So if you're reading this and will be at the orientation this afternoon, no surprises for you, so stop reading now if that's the case. You know who you are.
I've changed my title to Reciprocal Syllabus Development, though I just typed "Strategies" rather than development, so perhaps that's what I mean.
I'm thinking about my philosophical stance, my reason for going into the classroom. Is it to "Teach poetry" - no. Lots of kids slumber through school, and how do you learn anything this way - sleep learning with the book under the pillow in "The Shaggy Dog" notwithstanding - ! I think lots of teachers try to work around the banking model of education, the filling the vessels angle, that one way top down flow that prepares kids for assembly line work by treating them as objects on an assembly line. BUT, an artist enters the classroom with no WASL scores hanging over her head and a passion for her art.

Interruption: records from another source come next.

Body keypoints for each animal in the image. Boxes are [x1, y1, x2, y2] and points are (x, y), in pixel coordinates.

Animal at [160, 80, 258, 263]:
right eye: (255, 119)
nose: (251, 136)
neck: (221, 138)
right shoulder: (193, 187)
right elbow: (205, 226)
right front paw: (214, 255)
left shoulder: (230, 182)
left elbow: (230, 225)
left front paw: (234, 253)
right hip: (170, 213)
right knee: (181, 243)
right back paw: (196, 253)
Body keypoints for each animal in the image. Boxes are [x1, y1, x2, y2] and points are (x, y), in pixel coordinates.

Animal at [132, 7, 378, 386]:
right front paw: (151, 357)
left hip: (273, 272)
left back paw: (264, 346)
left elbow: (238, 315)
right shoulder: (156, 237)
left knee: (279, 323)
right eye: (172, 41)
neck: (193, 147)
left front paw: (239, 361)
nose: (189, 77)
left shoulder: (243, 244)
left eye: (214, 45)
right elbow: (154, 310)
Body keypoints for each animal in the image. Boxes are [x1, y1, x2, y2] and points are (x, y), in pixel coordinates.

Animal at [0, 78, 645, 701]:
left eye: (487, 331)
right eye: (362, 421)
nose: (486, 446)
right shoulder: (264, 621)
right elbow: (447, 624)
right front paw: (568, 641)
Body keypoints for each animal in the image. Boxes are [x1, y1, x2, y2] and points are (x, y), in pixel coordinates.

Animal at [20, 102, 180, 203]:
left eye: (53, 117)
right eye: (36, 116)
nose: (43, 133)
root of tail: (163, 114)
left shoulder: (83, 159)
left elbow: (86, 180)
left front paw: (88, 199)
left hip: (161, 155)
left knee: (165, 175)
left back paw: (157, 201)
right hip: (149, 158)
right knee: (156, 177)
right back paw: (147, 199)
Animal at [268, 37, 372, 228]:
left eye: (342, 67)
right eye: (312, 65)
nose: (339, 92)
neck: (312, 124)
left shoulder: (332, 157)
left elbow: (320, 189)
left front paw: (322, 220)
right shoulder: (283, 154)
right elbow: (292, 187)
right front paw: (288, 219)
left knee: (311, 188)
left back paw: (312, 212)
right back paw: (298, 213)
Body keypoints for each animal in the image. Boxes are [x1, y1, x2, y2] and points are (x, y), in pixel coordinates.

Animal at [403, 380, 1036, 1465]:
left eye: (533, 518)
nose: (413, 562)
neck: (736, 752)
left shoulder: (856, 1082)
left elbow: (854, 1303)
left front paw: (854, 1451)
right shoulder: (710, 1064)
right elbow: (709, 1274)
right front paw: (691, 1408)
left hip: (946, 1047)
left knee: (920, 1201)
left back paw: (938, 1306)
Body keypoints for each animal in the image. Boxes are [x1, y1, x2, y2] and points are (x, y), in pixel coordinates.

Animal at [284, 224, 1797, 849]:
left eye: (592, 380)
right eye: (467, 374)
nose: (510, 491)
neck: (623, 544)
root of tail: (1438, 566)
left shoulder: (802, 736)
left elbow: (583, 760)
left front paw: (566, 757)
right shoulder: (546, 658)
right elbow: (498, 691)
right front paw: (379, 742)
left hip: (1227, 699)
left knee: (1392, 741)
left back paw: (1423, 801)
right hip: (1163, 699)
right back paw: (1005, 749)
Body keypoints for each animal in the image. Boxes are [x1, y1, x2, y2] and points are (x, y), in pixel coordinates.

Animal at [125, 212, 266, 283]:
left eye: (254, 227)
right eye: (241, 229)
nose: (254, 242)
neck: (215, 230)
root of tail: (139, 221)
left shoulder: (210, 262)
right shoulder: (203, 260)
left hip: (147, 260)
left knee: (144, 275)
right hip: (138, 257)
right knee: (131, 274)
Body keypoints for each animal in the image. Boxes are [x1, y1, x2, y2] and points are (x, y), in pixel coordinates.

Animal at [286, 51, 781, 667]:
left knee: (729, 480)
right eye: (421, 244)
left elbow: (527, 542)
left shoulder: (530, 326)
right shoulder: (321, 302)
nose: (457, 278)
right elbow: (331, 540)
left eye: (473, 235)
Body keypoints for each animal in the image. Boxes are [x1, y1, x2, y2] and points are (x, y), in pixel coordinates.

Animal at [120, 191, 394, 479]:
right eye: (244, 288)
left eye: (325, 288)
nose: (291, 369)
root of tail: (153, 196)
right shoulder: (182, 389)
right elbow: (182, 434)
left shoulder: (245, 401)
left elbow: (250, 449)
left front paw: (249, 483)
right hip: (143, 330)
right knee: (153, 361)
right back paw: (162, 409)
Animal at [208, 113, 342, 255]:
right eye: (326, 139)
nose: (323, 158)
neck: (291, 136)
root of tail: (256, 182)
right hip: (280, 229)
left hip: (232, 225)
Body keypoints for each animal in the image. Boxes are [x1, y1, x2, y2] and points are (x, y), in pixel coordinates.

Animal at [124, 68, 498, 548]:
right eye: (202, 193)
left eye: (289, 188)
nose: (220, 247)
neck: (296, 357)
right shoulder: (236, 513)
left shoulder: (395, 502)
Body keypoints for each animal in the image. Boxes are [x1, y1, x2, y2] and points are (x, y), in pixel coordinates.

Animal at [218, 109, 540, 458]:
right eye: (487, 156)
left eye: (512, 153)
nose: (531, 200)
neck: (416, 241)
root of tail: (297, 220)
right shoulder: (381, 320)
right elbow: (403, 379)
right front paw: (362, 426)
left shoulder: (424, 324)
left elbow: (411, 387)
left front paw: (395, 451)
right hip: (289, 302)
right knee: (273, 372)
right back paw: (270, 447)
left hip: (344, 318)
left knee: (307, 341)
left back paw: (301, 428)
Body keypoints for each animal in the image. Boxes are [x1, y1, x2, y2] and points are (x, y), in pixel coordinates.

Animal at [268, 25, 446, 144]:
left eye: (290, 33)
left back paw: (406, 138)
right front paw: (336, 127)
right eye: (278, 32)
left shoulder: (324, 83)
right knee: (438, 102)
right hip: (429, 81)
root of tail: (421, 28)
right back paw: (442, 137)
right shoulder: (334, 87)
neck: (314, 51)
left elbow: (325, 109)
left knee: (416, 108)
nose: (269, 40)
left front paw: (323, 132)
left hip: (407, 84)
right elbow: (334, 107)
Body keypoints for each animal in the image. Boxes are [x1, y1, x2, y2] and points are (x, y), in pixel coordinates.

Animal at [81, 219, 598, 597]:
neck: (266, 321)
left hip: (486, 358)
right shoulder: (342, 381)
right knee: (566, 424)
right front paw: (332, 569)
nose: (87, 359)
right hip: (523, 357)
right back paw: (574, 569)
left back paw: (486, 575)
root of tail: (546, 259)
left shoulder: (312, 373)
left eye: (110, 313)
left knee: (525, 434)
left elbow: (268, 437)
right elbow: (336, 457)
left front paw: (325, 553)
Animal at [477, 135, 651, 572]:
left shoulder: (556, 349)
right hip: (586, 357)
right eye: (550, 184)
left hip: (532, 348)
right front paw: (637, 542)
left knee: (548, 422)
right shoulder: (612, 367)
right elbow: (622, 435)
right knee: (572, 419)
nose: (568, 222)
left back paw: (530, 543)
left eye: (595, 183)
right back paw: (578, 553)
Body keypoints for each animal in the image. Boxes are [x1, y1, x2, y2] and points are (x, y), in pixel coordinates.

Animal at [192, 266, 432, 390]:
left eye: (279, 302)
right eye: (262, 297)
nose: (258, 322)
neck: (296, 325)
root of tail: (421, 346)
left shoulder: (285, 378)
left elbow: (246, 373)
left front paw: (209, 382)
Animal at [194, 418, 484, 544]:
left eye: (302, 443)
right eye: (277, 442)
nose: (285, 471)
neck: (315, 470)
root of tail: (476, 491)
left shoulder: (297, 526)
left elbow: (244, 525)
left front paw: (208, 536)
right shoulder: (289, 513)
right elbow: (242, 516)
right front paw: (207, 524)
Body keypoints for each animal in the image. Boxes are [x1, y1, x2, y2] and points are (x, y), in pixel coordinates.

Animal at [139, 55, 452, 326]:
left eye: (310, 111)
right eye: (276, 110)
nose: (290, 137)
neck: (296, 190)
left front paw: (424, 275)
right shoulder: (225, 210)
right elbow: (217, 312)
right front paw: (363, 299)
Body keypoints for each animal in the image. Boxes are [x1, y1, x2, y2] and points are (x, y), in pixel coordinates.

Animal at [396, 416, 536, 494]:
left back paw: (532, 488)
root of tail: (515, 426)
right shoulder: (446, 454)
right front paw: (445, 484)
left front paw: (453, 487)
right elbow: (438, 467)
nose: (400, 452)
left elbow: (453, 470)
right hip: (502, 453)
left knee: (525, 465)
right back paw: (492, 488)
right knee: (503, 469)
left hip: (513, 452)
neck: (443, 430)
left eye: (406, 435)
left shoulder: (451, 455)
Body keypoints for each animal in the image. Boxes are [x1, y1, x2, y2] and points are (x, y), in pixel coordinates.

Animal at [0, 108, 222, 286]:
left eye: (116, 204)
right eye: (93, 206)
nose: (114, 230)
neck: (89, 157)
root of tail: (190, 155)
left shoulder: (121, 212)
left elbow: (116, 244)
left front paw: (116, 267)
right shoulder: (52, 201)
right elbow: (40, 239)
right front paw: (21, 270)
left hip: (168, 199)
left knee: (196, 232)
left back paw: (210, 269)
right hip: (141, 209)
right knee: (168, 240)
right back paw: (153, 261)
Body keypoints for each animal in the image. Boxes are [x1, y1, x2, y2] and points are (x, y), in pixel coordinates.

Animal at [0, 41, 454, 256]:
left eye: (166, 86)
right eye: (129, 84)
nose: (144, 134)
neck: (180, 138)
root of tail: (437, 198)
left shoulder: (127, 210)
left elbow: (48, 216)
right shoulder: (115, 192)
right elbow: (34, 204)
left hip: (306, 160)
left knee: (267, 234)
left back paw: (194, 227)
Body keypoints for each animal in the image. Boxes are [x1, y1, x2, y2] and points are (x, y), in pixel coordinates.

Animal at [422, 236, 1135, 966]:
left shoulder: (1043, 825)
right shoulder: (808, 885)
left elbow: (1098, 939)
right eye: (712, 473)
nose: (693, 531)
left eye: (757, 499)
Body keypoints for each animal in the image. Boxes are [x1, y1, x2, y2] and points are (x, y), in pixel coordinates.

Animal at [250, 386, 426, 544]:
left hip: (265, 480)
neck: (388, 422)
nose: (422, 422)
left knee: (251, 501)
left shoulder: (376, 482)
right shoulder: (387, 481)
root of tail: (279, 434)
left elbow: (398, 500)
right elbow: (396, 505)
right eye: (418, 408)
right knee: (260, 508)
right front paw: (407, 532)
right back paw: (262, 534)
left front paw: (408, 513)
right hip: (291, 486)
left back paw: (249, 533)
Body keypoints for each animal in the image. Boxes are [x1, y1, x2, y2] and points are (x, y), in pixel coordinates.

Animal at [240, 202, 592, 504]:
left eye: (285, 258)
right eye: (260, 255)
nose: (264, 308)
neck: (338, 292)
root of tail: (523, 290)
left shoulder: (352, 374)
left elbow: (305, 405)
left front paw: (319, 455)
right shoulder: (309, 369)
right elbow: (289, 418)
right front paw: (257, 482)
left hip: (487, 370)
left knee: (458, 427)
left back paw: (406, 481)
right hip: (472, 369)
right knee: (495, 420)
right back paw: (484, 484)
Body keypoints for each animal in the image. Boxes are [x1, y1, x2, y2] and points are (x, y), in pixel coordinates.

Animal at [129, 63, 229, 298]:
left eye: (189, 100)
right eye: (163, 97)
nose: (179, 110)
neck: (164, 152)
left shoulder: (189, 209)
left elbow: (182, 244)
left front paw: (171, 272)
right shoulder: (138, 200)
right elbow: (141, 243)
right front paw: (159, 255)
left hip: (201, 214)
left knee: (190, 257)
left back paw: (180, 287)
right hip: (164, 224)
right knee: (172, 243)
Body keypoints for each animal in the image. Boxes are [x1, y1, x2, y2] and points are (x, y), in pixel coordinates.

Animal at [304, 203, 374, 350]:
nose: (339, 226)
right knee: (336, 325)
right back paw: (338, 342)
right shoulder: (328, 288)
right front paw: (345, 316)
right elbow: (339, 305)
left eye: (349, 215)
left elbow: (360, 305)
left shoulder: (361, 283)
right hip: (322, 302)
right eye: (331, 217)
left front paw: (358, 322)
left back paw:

One teacher I work with says "I can't be passionate about one thing, what a middle school teacher has to be is a good manager." Enter the artist. But what do you believe about the kids you will build a writing community with (or fail to)? Will you teach them to make haiku or pantoums? What underlies this teaching? Why would they want to learn it? I believe that most if not all kids have inner lives they can give voice to if we listen, offer tools, and keep listening as they use the tools. But they won't use the tools if they don't care, not really use them if their motivation is points, is extra credit, is no recess if they don't buckle down. I approach my students as a fellow traveler, bungler, failer, attempter, questioner. I offer small gestures. If they respond to a gesture in one way, I will go that way, if not, I'll offer another small gesture. Perhaps the gestures get larger and more complex. Even if the gestures are tentative, I'm asking the kids to risk, to try to do something I haven't exactly defined because I want them to do something never done before, how can it have a definition? I believe that each person is unique in the history of the universe and that the more closely a person describes what she sees the more unlike anyone else her speech will be. This is why cliche is a problem - you sound like everyone else using a cliche, hiding your uniqueness behind the bland generality. What would you say if you said exactly what you mean? I hope I help at least some students try to find out. It is exciting to say something you didn't know you could say, find out something you think through writing it. I believe in the writing brain, in the fingers as savants. I believe with Brenda Ueland that "everyone is talented, original, and has something important to say."
Sheffer Crossword Puzzle Poem Draft, 9/18
I didn't ask for your curriculum vita, pass the pita
out like a lion but don't imagine I'm in like a lamb
don't count your fingers before you go to Tel Aviv
aswim, on a train, by bus and checkpoint car, alar
but someone always catches someone in the act
even fellows we know like so many Valentinos
in sheety splendor running sheeply cross the lea
like you and me they hunger past dense entree
we're grown for greed always certain we are needy
wading with our microwaves and Dells. Even so
we know we get our just desserts from Vixen,
Comet, Cupid all the rest for all we give and gave,
glory moments on TV on field, on clay, on mat.
Every Tom and Dick responds to bugle, RCMP
Do Right. Each has born heat from Wolf, the Aga,
done some unsung deed and toasted self with ale
oh heroes pale before our unknown Bobs and Iras
though none espy our capes our heroics solo.
You walked into this store for milk and gum,
when by the cheeses you grow larger than your past.